Colégio Permanente de Presidentes de Tribunais de Justiça

O Colégio Permanente de Presidentes de Tribunais de Justiça do Brasil foi criado em 9 de outubro de 1992, na cidade de Belo Horizonte, Estado de Minas Gerais, por proposta de seu fundador, desembargador Odyr Porto, então presidente do Tribunal de Justiça do Estado de São Paulo.

Dentre os seus objetivos precípuos estão a defesa dos princípios, prerrogativas e funções institucionais do Poder Judiciário, especialmente do Poder Judiciário Estadual; a integração dos Tribunais de Justiça em todo o território nacional; o intercâmbio de experiências funcionais e administrativas; o estudo e o aprofundamento dos temas jurídicos e das questões que possam ter repercussão em mais de um Estado da Federação, buscando a uniformização de entendimentos, respeitadas a autonomia e peculiaridades locais.

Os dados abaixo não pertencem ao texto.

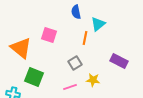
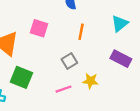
cyan triangle: (98, 24) -> (120, 24), moved

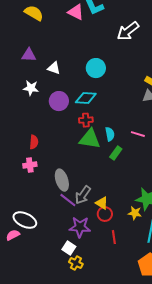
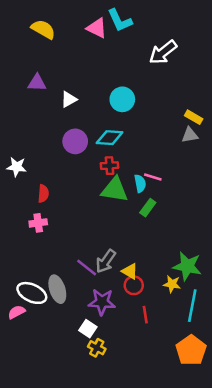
white triangle: (54, 68) -> (69, 99), turned -48
white star: (31, 88) -> (17, 167), moved
pink line: (138, 134) -> (153, 177), moved
gray ellipse: (62, 180) -> (57, 289), moved

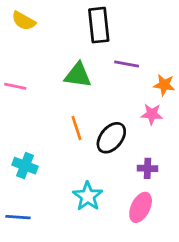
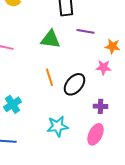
cyan cross: (25, 166) -> (13, 104), turned 36
cyan star: (88, 196) -> (58, 126), turned 30

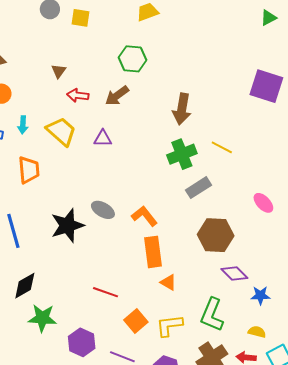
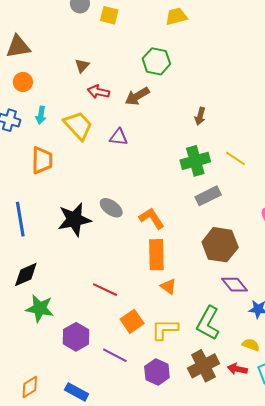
brown arrow: (182, 109) -> (200, 116), size x0.6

Durante os seus vinte anos de existência, o Colégio Permanente de Presidentes de Tribunais de Justiça do Brasil tornou-se uma instituição respeitada, que prestou e presta relevantes serviços ao Poder Judiciário e à sociedade com sua atuação firme perante os Tribunais Superiores e demais Poderes da Federação.

O Colégio de Presidentes tem uma Comissão Executiva composta de oito membros, um dos quais é seu presidente, com mandato de dois anos, podendo ser reconduzido.

O Colégio de Presidentes reúne-se ordinariamente nos meses de março e setembro, e extraordinariamente sempre que convocado, mediante a presença mínima de dois terços de seus membros, permitida a representação. As deliberações são tomadas por maioria de votos.

A sede administrativa do Colégio de Presidentes será a Capital do Estado a que pertencer o presidente de sua Comissão Executiva e foro na cidade de Brasília/DF.

O Colégio Permanente de Presidentes de Tribunais de Justiça tem se mostrado firme e fiel aos objetivos de sua criação, fazendo-se presente, com participação efetiva e decisiva, na solução de graves conflitos envolvendo o Executivo e o Judiciário, bem assim sempre que os interesses da instituição judiciária o reclamem.